I had given up sleeping, because I realized that my brain worked better in the quiet of the evening. I'd taken note of everything: what time the guards changed watch, where each one stood, who stayed awake, who fell asleep, who would report on the number of times we'd gotten up to pee....

I had also tried to prepare Clara for the effort the escape would require, the precautions to take, the noises we must avoid making. She listened to me in silence, exasperated, and would answer only to refuse or disagree. Our two previous escape attempts had sowed tension between us. We didn't talk much. Stuck together like Siamese twins who have nothing in common, we lived in opposite worlds: She was trying to adapt; I could only think of escape.

I prayed to God to give me the strength to go through with it. "Tonight I shall be free."

From my previous attempts, I had learned that the best moment to slip away was at dusk, the hour when wolves look like dogs. In the jungle this meant precisely 6:15 P.M. During the few minutes while our eyes adjusted to the darkness and before night fell completely, we were all blind. That night, though, the opportune moment came and went and the expected storm had still not broken. The wind was blowing incessantly, but the thunder rumbled far away, and a certain tranquillity had returned to the camp. I touched Clara's arm; it was time to go.

I pulled away from Clara, smoothed my clothes, and lay down next to the hole in the rotten board. I put my head through with encouraging ease, and then my shoulders. I twisted to get my body through, felt stuck, then wriggled nervously to get one of my arms out. Once my arm was clear, I pushed. With the strength of my free hand, digging my nails into the ground, I managed to get my entire upper body out. I edged forward, painfully contorting my hips so that the rest of my body would slide sideways through the opening. At last I was out, and I jumped to my feet. I took two steps so that my companion could get out more easily. I bent down by the opening, calling to Clara so loudly this time that she must have heard me on the far side of the cage.

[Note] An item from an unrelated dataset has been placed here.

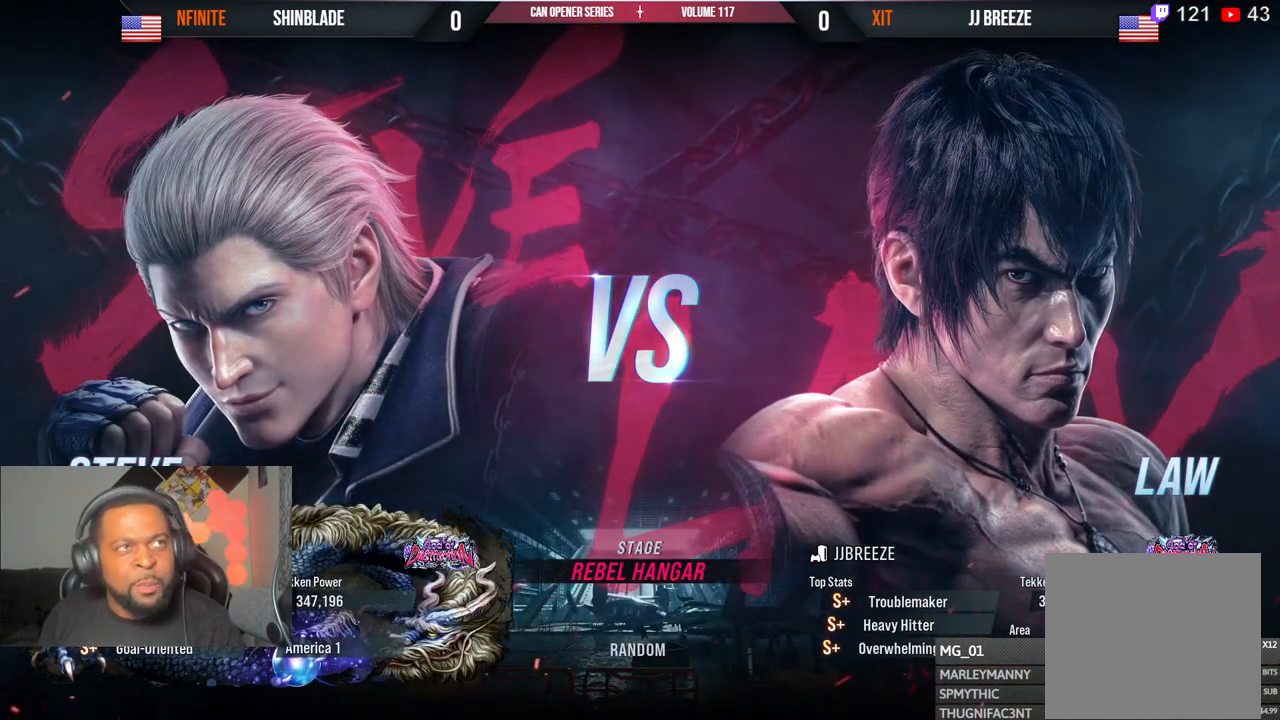
Gameplay with a controller (PlayStation layout); each line is a JSON object with the inputs held at the frame after it. "events" lists button and stick changes between this image and that frame as [ms after this image, input, new state], when the widget could be followed in between. Not read: HOME L1 R1.
{"buttons": [], "left_stick": "center", "right_stick": "center", "events": [[117, "START", "up"], [150, "DPAD_UP", "down"], [250, "DPAD_UP", "up"], [250, "START", "down"], [367, "START", "up"]]}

I stood up and was facing the dense jungle. The torrential rain had finally come. I would be alone outside. I had to be quick, leave right away. I checked to see if the rubber band holding my hair was still in place. I didn't want the guerrillas to find even the tiniest clue to the path I would take. I ran and ran, driven by an uncontrollable panic, avoiding trees instinctively, unable to see or hear or think, forging straight ahead until I was exhausted.